### Source

Other ways of protecting cookies - cookies

I've been thinking a lot about this recently, and I wanted to know if anyone has thought of/implemented any intuitive ways of securing cookies from manipulation. I've always used the "sign it with a hash and check against the hash later" approach, but it doesn't strike me as a particularly brilliant way of going about it, and just like all good programmers I want to find a better way of doing it.
As for why cookies specifically, well, I don't use native sessions - I hate to touch the filesystem. Cookies are a really quick way of storing data for later, and even with things such as user authentication I'll chuck the user ID in the cookie, perhaps along with the username/email and a signature, as well as a random hash for good measure.
What clever ways have you used to secure your cookie data?

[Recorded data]

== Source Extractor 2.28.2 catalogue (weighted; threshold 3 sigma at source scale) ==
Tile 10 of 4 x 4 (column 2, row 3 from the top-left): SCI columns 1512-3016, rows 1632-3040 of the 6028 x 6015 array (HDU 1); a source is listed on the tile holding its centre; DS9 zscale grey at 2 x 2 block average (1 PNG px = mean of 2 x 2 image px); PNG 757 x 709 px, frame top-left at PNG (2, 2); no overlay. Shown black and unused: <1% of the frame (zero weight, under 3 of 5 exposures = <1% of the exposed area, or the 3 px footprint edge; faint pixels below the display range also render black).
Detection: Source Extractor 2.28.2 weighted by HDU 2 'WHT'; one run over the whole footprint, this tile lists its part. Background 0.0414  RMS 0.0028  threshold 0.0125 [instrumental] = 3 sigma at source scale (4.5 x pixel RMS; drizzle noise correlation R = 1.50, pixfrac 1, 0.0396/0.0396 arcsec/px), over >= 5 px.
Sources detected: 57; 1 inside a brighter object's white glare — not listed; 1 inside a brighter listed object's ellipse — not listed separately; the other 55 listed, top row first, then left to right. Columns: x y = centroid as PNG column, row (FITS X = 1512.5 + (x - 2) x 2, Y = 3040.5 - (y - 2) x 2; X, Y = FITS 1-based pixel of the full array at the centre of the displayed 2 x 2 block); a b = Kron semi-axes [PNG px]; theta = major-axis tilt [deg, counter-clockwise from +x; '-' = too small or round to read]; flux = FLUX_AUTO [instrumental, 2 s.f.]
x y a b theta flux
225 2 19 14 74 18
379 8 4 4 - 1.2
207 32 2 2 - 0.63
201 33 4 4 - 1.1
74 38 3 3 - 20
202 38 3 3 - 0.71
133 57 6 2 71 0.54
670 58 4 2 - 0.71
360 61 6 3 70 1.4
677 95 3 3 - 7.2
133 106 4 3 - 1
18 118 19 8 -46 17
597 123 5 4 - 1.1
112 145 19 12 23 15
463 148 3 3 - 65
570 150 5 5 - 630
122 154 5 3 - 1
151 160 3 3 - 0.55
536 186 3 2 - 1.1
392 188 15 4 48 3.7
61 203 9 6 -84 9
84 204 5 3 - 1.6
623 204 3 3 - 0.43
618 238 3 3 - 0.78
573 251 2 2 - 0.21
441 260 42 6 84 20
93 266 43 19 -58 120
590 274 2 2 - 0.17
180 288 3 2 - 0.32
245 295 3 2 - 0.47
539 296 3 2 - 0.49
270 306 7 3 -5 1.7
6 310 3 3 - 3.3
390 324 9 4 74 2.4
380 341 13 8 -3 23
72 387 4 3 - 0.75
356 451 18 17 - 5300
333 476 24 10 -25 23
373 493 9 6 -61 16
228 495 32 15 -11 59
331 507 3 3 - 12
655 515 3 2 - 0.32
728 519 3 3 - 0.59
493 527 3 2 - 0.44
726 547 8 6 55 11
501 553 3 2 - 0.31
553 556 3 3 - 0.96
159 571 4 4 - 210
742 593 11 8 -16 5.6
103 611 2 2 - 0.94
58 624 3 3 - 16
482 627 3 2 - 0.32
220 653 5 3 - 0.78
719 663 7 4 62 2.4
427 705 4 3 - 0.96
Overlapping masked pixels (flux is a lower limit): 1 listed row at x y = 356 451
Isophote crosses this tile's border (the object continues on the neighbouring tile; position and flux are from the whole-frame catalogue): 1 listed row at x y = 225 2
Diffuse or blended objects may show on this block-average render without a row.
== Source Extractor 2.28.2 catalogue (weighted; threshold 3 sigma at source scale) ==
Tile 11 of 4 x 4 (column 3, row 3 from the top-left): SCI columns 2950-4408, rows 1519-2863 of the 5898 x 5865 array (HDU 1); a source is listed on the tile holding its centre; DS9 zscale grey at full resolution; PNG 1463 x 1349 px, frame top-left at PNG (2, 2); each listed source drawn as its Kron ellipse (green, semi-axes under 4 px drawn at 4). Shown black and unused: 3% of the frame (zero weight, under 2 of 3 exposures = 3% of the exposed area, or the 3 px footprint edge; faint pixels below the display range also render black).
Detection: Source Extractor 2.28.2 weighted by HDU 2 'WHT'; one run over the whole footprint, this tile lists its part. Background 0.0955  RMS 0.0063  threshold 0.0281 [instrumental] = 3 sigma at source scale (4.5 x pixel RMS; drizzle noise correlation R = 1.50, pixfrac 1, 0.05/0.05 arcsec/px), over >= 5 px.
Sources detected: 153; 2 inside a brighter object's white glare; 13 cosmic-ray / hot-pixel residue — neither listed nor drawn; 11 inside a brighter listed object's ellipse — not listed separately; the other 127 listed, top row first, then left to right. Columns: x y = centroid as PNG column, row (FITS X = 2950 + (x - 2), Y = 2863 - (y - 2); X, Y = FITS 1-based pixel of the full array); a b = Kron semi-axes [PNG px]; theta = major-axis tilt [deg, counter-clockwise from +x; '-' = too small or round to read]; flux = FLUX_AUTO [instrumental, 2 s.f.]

### Your task
Add the next part of the forum post above on securing cookies against manipulation, starting after its final question.

### Output for this exercise
Uh, you're storing the UserID in the cookie and giving the user access based on that value? You're asking for trouble. Server session based data implementations exist for a good security reason: Store a session identifier in the cookie and access the UserID from the record on the server where the client can't tamper with it.
Cookie security to protect against client tampering is pretty much a lost cause. Given enough time, someone will figure out how to crack it. Don't give clients that opportunity. Cookie security's only purpose is to make sure client's cookies aren't stolen.

Signing the cookie with a HMAC is a perfectly reasonable way to do this. HMAC essentially rolls a secret key known only by your server into the hash, so even someone who knows the algorithm can't generate a HMAC that will be recognized as valid without knowing the key. Just using a plain old hash is trivially bypassable because the attacker can generate valid hashes of their own data, and all the "salt" in the ocean won't fix that.
Even if you used a session ID instead of storing meaningful values, you still would have to be careful that an attacker couldn't predict another valid session ID, and send that to you instead, thus hijacking the other user's session. I believe there was an actual exploit against Hotmail that worked this way.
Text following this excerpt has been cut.